**ABOUT THIS TASK**
Only the lines from the start of the material through the line containing "برقراری تعامل (Terminal)" are to be extracted, exactly as they appear.

*** THE DATA Section Begins ***

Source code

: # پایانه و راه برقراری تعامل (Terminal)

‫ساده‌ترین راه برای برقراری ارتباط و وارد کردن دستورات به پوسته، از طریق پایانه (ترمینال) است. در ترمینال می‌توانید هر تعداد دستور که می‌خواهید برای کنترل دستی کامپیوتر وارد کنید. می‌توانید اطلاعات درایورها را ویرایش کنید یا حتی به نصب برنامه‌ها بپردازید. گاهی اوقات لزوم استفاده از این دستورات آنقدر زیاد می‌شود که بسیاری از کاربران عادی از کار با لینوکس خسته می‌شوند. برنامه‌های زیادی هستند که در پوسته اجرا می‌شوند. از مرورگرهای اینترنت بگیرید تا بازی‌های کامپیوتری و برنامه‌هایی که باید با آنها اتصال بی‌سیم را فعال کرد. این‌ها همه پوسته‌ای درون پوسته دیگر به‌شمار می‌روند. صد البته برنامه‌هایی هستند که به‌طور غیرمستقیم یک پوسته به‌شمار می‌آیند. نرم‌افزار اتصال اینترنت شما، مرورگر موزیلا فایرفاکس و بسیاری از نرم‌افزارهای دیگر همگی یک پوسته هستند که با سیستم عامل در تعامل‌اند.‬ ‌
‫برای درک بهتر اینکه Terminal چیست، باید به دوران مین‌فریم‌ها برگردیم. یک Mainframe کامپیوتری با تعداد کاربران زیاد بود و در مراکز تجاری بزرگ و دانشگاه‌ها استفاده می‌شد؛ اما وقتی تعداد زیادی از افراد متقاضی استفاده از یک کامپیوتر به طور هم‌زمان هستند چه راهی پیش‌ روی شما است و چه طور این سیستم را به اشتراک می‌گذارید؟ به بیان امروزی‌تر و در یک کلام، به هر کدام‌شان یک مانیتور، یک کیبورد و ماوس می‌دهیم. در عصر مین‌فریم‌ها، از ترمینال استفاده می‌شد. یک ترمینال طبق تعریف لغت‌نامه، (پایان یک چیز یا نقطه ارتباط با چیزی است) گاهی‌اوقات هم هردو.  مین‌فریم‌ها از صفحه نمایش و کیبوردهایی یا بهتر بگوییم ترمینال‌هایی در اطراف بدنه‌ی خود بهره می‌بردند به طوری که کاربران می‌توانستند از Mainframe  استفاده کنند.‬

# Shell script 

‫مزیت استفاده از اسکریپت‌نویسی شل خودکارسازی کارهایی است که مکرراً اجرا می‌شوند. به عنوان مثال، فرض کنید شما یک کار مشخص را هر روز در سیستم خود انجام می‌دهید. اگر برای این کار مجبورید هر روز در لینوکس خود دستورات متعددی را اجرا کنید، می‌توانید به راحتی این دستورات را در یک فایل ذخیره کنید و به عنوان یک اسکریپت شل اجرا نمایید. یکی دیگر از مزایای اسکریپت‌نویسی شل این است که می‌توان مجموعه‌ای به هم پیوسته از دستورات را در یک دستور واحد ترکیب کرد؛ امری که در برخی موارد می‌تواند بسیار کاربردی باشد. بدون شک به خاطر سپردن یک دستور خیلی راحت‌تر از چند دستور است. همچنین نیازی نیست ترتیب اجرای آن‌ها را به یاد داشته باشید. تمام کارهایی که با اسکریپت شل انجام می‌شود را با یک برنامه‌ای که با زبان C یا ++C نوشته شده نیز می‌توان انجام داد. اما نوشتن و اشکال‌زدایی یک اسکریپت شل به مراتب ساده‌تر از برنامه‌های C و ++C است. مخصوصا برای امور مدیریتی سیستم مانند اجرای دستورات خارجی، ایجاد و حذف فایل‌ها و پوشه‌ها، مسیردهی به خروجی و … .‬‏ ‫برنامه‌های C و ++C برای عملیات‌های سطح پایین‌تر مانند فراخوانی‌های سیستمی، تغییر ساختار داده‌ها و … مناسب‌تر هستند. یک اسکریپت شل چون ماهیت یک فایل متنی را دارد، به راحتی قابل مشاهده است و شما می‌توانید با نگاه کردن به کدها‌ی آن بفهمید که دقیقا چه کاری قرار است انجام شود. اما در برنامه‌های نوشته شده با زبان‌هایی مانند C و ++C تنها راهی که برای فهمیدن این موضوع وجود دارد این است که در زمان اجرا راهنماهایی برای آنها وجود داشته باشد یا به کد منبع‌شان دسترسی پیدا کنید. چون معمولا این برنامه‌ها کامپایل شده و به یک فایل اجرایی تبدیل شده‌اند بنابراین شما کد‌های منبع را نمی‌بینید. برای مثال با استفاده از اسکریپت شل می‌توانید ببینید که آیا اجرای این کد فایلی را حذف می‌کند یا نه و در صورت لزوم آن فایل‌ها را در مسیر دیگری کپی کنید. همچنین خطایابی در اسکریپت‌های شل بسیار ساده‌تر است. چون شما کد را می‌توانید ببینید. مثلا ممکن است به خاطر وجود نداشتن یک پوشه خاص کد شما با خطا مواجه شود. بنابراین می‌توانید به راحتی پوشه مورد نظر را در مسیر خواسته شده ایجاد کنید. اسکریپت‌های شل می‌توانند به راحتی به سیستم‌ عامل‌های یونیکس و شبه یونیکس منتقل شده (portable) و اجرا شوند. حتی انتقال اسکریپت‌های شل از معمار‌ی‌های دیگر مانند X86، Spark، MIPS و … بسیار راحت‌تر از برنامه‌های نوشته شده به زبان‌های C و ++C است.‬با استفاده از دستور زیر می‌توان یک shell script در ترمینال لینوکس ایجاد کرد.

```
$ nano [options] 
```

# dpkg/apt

*** THE DATA Section Ends ***

**WRITTEN ANSWER**
Source code

: # پایانه و راه برقراری تعامل (Terminal)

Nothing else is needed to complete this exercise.